I have not seen Mr. Baker's Tug of War escape, but I have seen other rope escapes done by escape artists and magicians who supplemented their acts with escapes.
Message: Posted by: Kevin Connolly (Aug 1, 2005 02:25PM)
We all know that "Houdini On Magic" was written by Walter Gibson and Morris Young, don't we? I read a few things on Houdini, but I don't recall him ever using the the term "Tug Of War" to describe an escape or illusion.

Good Luck,
Kevin
Message: Posted by: The Amazing Zanzini (Aug 1, 2005 02:32PM)
You need to go back and read Houdini On Magic! The term as in "tug of war" is used in describing Houdini's routine. You people are something else!

The Amazing Zanzini
Message: Posted by: Kevin Connolly (Aug 1, 2005 02:38PM)
[quote]
On 2005-08-01 15:32, The Amazing Zanzini wrote:
You need to go back and read Houdini On Magic! The term as in "tug of war" is used in describing Houdini's routines. You people are something else!

The Amazing Zanzini
[/quote]

A term to describe something is not the same as the name of it. We call the WTC, the Chinese Water Torture Cell, not a tank of water. No matter. Houdini never used the term.

Hope this helps you better understand.

Good Luck,
Kevin
Message: Posted by: The Amazing Zanzini (Aug 1, 2005 02:44PM)
You have a reading disorder, that's ok! I can except that!

The Amazing Zanzini
Message: Posted by: Roslyn (Aug 1, 2005 03:00PM)
Can I have a few moments to get a few things straight that are confusing me.

First off, Houdini On Magic was written by Walter Gibson and Morris Young right? Therefore the term "tug of war" is their way for describing the Houdini trick mentioned by Zanzini in his opening post and not the actual name of the trick itself.

Secondly, if my first statement is right, Houdini didn't actually perform an escape called the "tug of war rope tie". Gibson and Young only used the term to describe it to the reader.

Thirdly.
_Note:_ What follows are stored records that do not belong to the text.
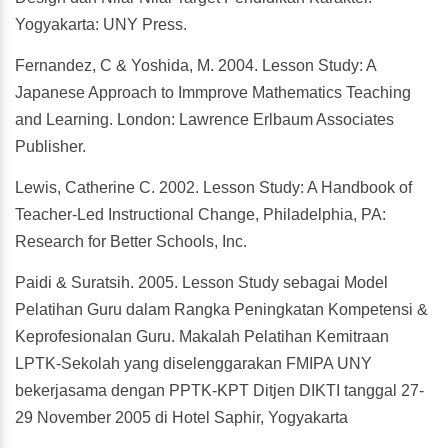
Yogyakarta: UNY Press.
Fernandez, C & Yoshida, M. 2004. Lesson Study: A
Japanese Approach to Immprove Mathematics Teaching
and Learning. London: Lawrence Erlbaum Associates
Publisher.
Lewis, Catherine C. 2002. Lesson Study: A Handbook of
Teacher-Led Instructional Change, Philadelphia, PA:
Research for Better Schools, Inc.
Paidi & Suratsih. 2005. Lesson Study sebagai Model
Pelatihan Guru dalam Rangka Peningkatan Kompetensi &
Keprofesionalan Guru. Makalah Pelatihan Kemitraan
LPTK-Sekolah yang diselenggarakan FMIPA UNY
bekerjasama dengan PPTK-KPT Ditjen DIKTI tanggal 27-
29 November 2005 di Hotel Saphir, Yogyakarta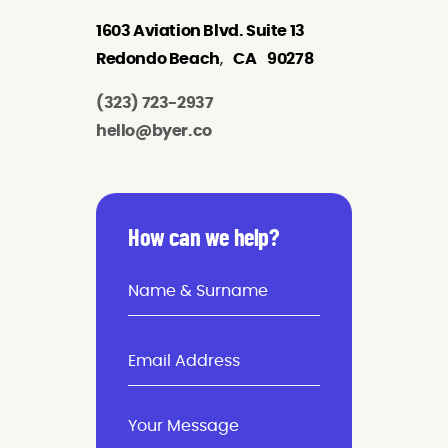
1603 Aviation Blvd. Suite 13
Redondo Beach
,
CA
90278
(323) 723-2937
hello@byer.co
How can we help?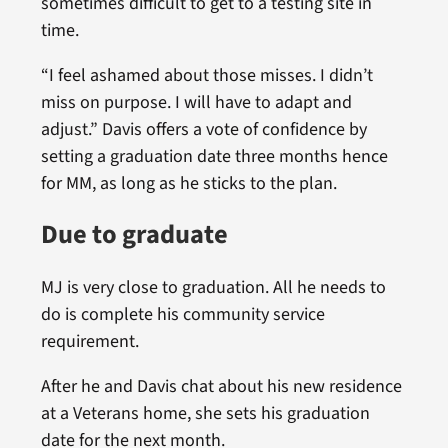
sometimes difficult to get to a testing site in
time.
“I feel ashamed about those misses. I didn’t
miss on purpose. I will have to adapt and
adjust.” Davis offers a vote of confidence by
setting a graduation date three months hence
for MM, as long as he sticks to the plan.
Due to graduate
MJ is very close to graduation. All he needs to
do is complete his community service
requirement.
After he and Davis chat about his new residence
at a Veterans home, she sets his graduation
date for the next month.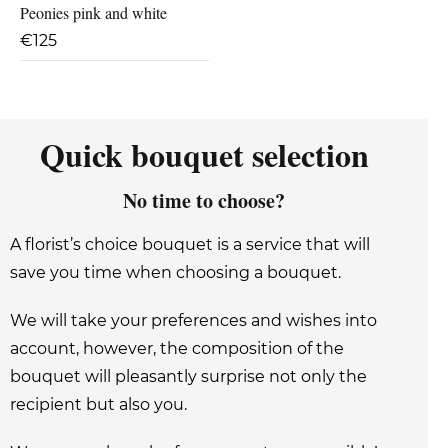
Peonies pink and white
€
125
Quick bouquet selection
No time to choose?
A florist’s choice bouquet is a service that will
save you time when choosing a bouquet.
We will take your preferences and wishes into
account, however, the composition of the
bouquet will pleasantly surprise not only the
recipient but also you.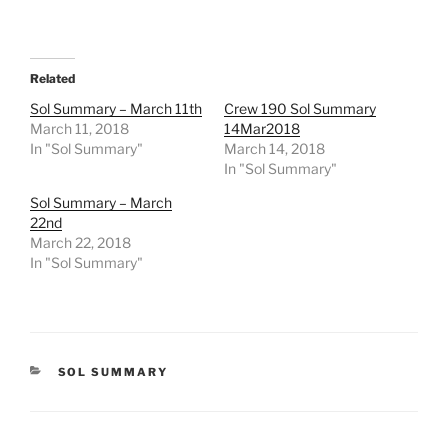
Related
Sol Summary – March 11th
Crew 190 Sol Summary
March 11, 2018
14Mar2018
In "Sol Summary"
March 14, 2018
In "Sol Summary"
Sol Summary – March
22nd
March 22, 2018
In "Sol Summary"
CATEGORIES
SOL SUMMARY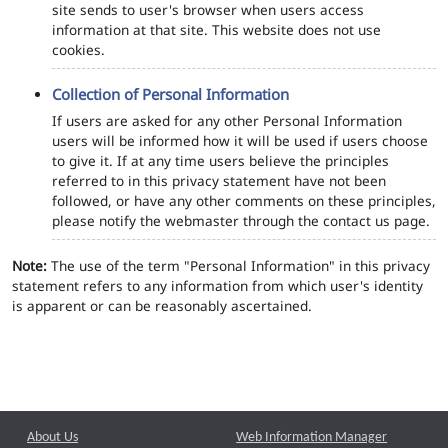
site sends to user's browser when users access
information at that site. This website does not use
cookies.
Collection of Personal Information
If users are asked for any other Personal Information
users will be informed how it will be used if users choose
to give it. If at any time users believe the principles
referred to in this privacy statement have not been
followed, or have any other comments on these principles,
please notify the webmaster through the contact us page.
Note:
The use of the term "Personal Information" in this privacy
statement refers to any information from which user's identity
is apparent or can be reasonably ascertained.
About Us
Web Information Manager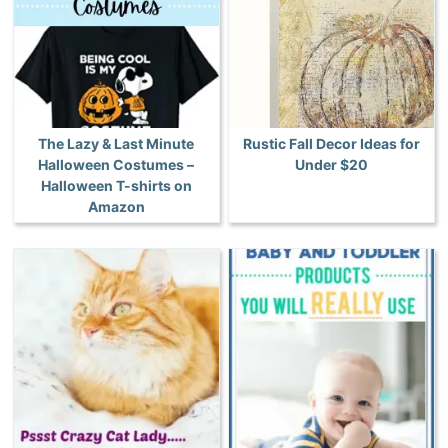
The Lazy & Last Minute
Rustic Fall Decor Ideas for
Halloween Costumes –
Under $20
Halloween T-shirts on
Amazon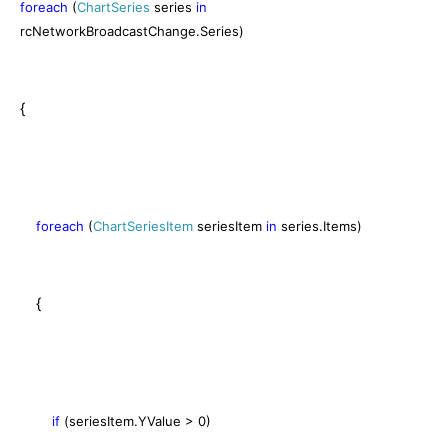
foreach
(
ChartSeries
series
in
rcNetworkBroadcastChange.Series)
{
foreach
(
ChartSeriesItem
seriesItem
in
series.Items)
{
if
(seriesItem.YValue > 0)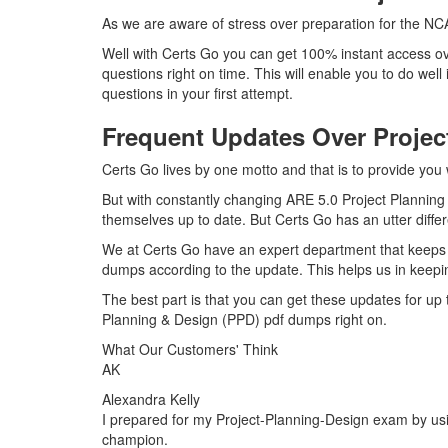
As we are aware of stress over preparation for the NCA
Well with Certs Go you can get 100% instant access ov
questions right on time. This will enable you to do we
questions in your first attempt.
Frequent Updates Over Proje
Certs Go lives by one motto and that is to provide you
But with constantly changing ARE 5.0 Project Planning 
themselves up to date. But Certs Go has an utter differ
We at Certs Go have an expert department that keeps 
dumps according to the update. This helps us in keepi
The best part is that you can get these updates for u
Planning & Design (PPD) pdf dumps right on.
What Our Customers' Think
AK
Alexandra Kelly
I prepared for my Project-Planning-Design exam by usin
champion.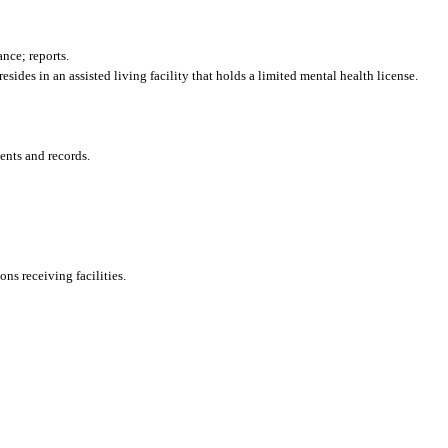
nce; reports.
sides in an assisted living facility that holds a limited mental health license.
ents and records.
ons receiving facilities.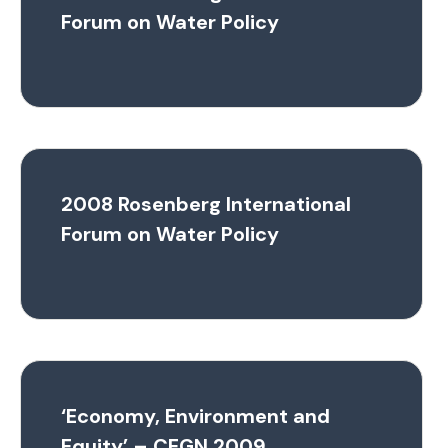
Forum on Water Policy
2008 Rosenberg International
Forum on Water Policy
‘Economy, Environment and
Equity’ – CEGN 2009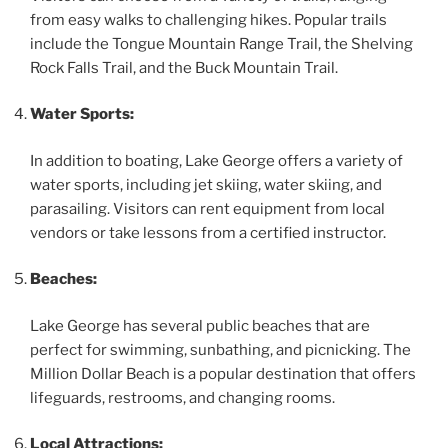
from easy walks to challenging hikes. Popular trails
include the Tongue Mountain Range Trail, the Shelving
Rock Falls Trail, and the Buck Mountain Trail.
Water Sports:
In addition to boating, Lake George offers a variety of
water sports, including jet skiing, water skiing, and
parasailing. Visitors can rent equipment from local
vendors or take lessons from a certified instructor.
Beaches:
Lake George has several public beaches that are
perfect for swimming, sunbathing, and picnicking. The
Million Dollar Beach is a popular destination that offers
lifeguards, restrooms, and changing rooms.
Local Attractions: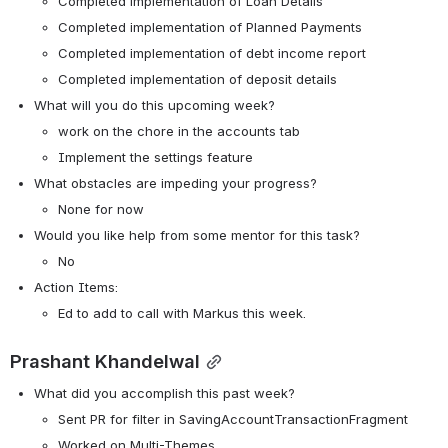
Completed implementation of Loan Details
Completed implementation of Planned Payments
Completed implementation of debt income report
Completed implementation of deposit details
What will you do this upcoming week?
work on the chore in the accounts tab
Implement the settings feature
What obstacles are impeding your progress?
None for now
Would you like help from some mentor for this task? 
No
Action Items:
Ed to add to call with Markus this week. 
Prashant Khandelwal
What did you accomplish this past week?
Sent PR for filter in SavingAccountTransactionFragment
Worked on Multi-Themes.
If there is no escape called the "tug of war rope tie" appearing in any text before Steve Bakers it must stand to reason that he invented it.
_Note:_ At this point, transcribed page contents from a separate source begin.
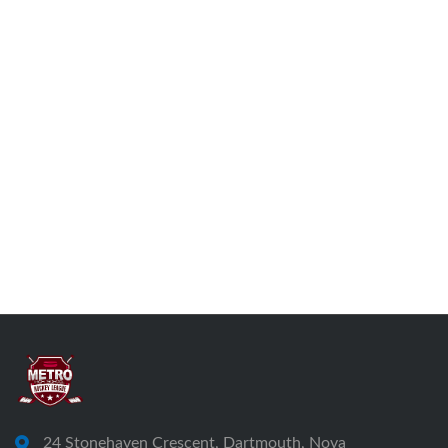
24 Stonehaven Crescent, Dartmouth, Nova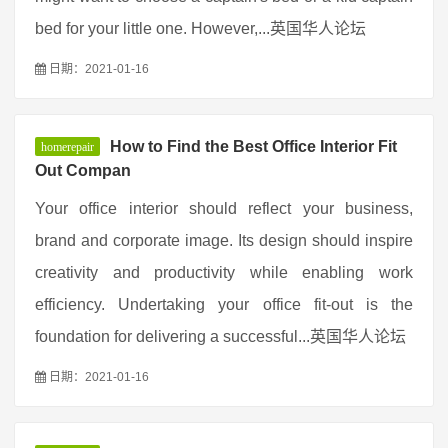
bed for your little one. However,...英国华人论坛
日期：2021-01-16
How to Find the Best Office Interior Fit
homerepair
Out Compan
Your office interior should reflect your business,
brand and corporate image. Its design should inspire
creativity and productivity while enabling work
efficiency. Undertaking your office fit-out is the
foundation for delivering a successful...英国华人论坛
日期：2021-01-16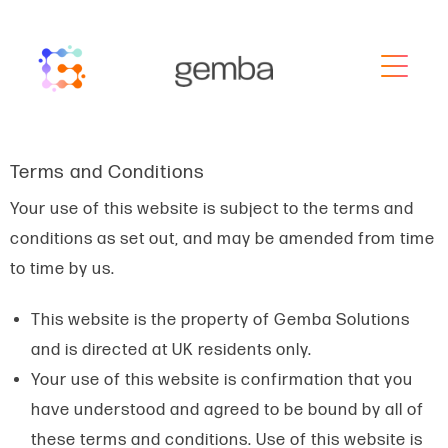
Terms and Conditions
Your use of this website is subject to the terms and
conditions as set out, and may be amended from time
to time by us.
This website is the property of Gemba Solutions
and is directed at UK residents only.
Your use of this website is confirmation that you
have understood and agreed to be bound by all of
these terms and conditions. Use of this website is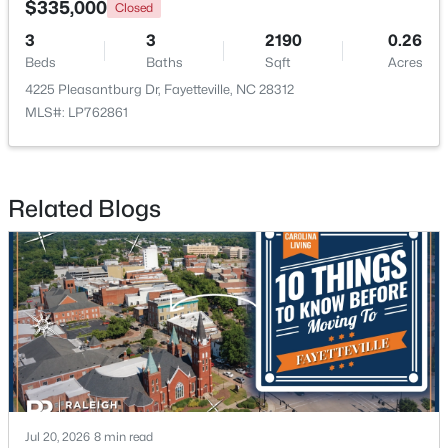
$335,000
Closed
3
3
2190
0.26
New - 1 Day Ago
Beds
Baths
Sqft
Acres
4225 Pleasantburg Dr, Fayetteville, NC 28312
MLS#: LP762861
Related Blogs
$210,000
Active
3
2
1514
0.35
Beds
Baths
Sqft
Acres
5970 Lake Trail Dr, Fayetteville, NC 28304
MLS#: LP765539
New - 1 Day Ago
Jul 20, 2026
8 min read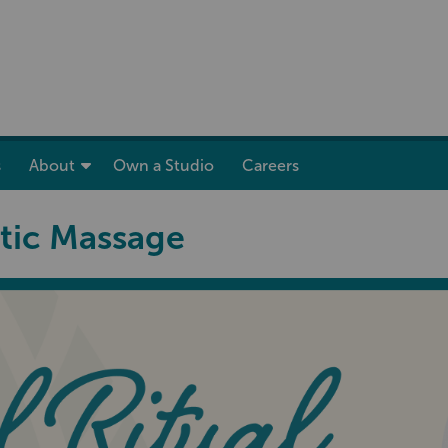
show submenu for “ Skincare ”
show submenu for “ About ”
s
About
Own a Studio
Careers
tic Massage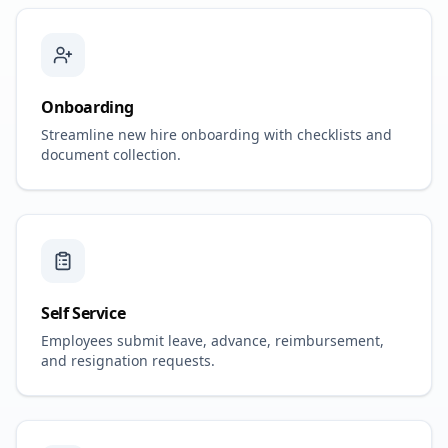
Onboarding
Streamline new hire onboarding with checklists and
document collection.
Self Service
Employees submit leave, advance, reimbursement,
and resignation requests.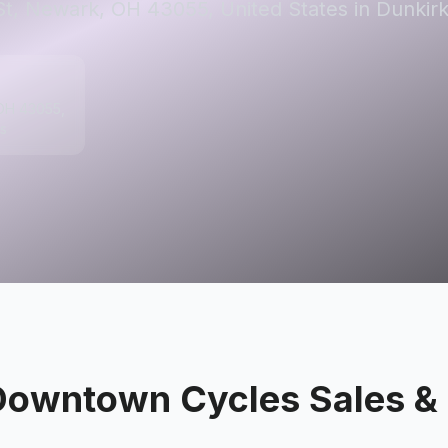
St, Newark, OH 43055, United States in Dunkirk
 OH 43055,
s
Downtown Cycles Sales & 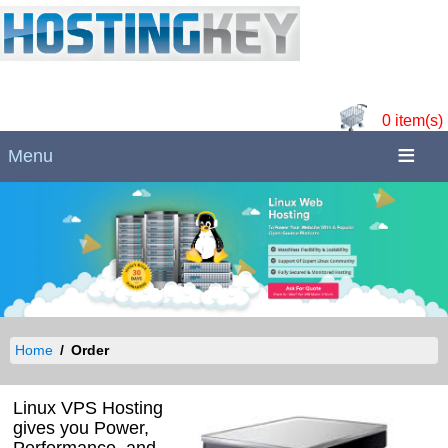
0 item(s)
Menu
Home
Order
Linux VPS Hosting
gives you Power,
Performance, and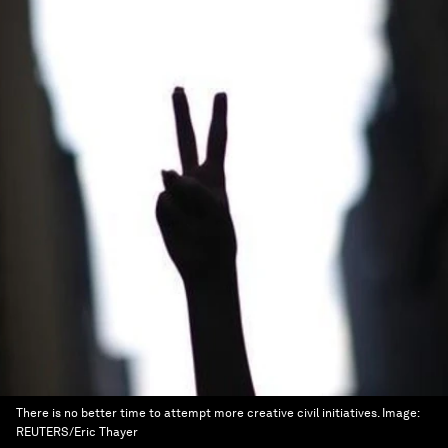
There is no better time to attempt more creative civil initiatives.
Image:
REUTERS/Eric Thayer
Finally. The escape described by Zanini at the very beginning was a comedy routine that was actually performed by Houdini and is nothing like Steves routine. The second escape is almost identical to Steves routine and the third routine descibed by Zanzini is a mutation of both Steve's (the serious presentation) and Houdini's (the actuall method used) rope escape only performed hanging from a burning rope.

If all of the above is true and I have understood all the posts written here, then there is no reason for argument.
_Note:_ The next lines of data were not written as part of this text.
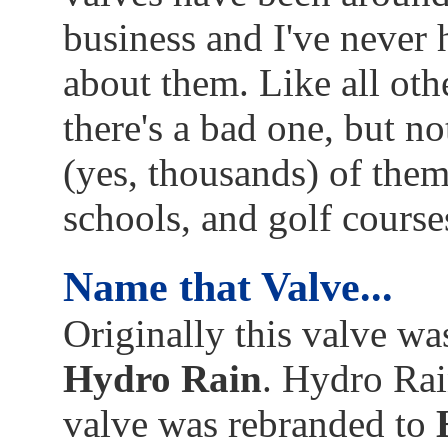
business and I've never
about them. Like all oth
there's a bad one, but no
(yes, thousands) of them
schools, and golf course
Name that Valve...
Originally this valve w
Hydro Rain
. Hydro Rai
valve was rebranded to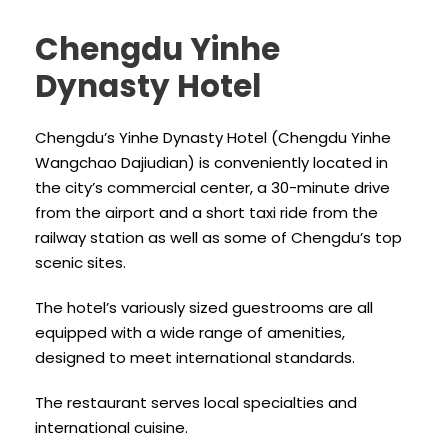
Chengdu Yinhe
Dynasty Hotel
Chengdu’s Yinhe Dynasty Hotel (Chengdu Yinhe
Wangchao Dajiudian) is conveniently located in
the city’s commercial center, a 30-minute drive
from the airport and a short taxi ride from the
railway station as well as some of Chengdu’s top
scenic sites.
The hotel’s variously sized guestrooms are all
equipped with a wide range of amenities,
designed to meet international standards.
The restaurant serves local specialties and
international cuisine.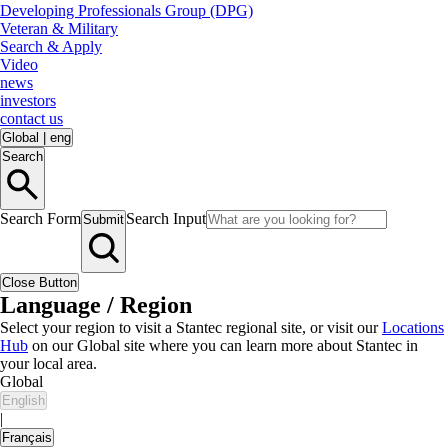
Developing Professionals Group (DPG)
Veteran & Military
Search & Apply
Video
news
investors
contact us
Global
|
eng
Search
Search Form
Search Input
Submit
Close Button
Language / Region
Select your region to visit a Stantec regional site, or visit our
Locations
Hub
on our Global site where you can learn more about Stantec in
your local area.
Global
English
|
Français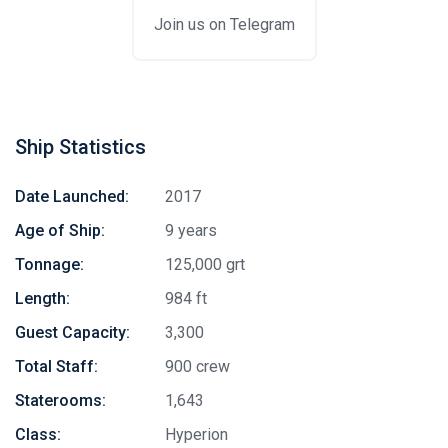
Join us on Telegram
Ship Statistics
Date Launched:
2017
Age of Ship:
9 years
Tonnage:
125,000 grt
Length:
984 ft
Guest Capacity:
3,300
Total Staff:
900 crew
Staterooms:
1,643
Class:
Hyperion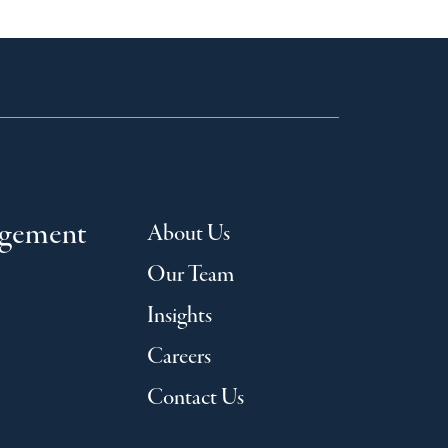
agement
About Us
Our Team
Insights
Careers
Contact Us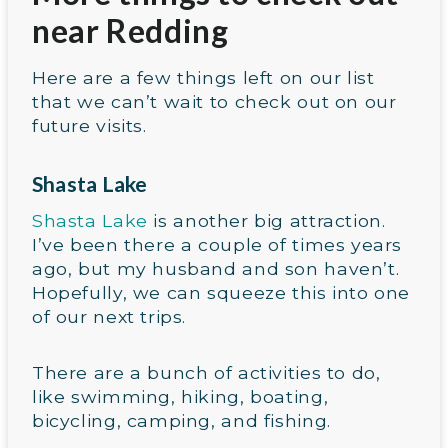
near Redding
Here are a few things left on our list
that we can’t wait to check out on our
future visits.
Shasta Lake
Shasta Lake
is another big attraction.
I’ve been there a couple of times years
ago, but my husband and son haven’t.
Hopefully, we can squeeze this into one
of our next trips.
There are a bunch of activities to do,
like swimming, hiking, boating,
bicycling, camping, and fishing.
Zanzini's routine is different from Steve's and Houdini's, therefore he hasn't stolen anything. But, it is just another of many rope escapes being done right now. Kind of boring and dull if you ask me.

Now if you're after a rope escape I suggest you take a look at the thread covering David Straitjacket's adventures in China. Now THAT'S a rope escape for the 21st century not a re-working of an escape that was used in 1958 by the Worlds most famous ea after Houdini (who's method is used).

To rehash KSD, what's wrong with doing something new?

Ros
Message: Posted by: Steve Baker - Mr.Escape (Aug 1, 2005 08:25PM)
Ros,

Thank you for all your posts on this subject,especially the one above....
You saved me a lot of typing!
You made all the points I wanted to! THANK YOU

I want thank all of you who spoke up in my support! THANK YOU ONE AND ALL

This thread was started to provoke me,and it worked,but all of you turned it
around on the provoker!.... And for that I will be ever thankful!

One last thing,The method used in my TUG-of-WAR rope tie... IS MINE!!

Thanks to you all,

Steve

One last thing...
Message: Posted by: Roslyn (Aug 2, 2005 03:31AM)
Steve,

No worries buddy :)

Take care,

Ros
Message: Posted by: Harry Murphy (Aug 2, 2005 05:33AM)
Great summary Ros! In fact, I think that everything that needs to be said here has been said. Let’s move on.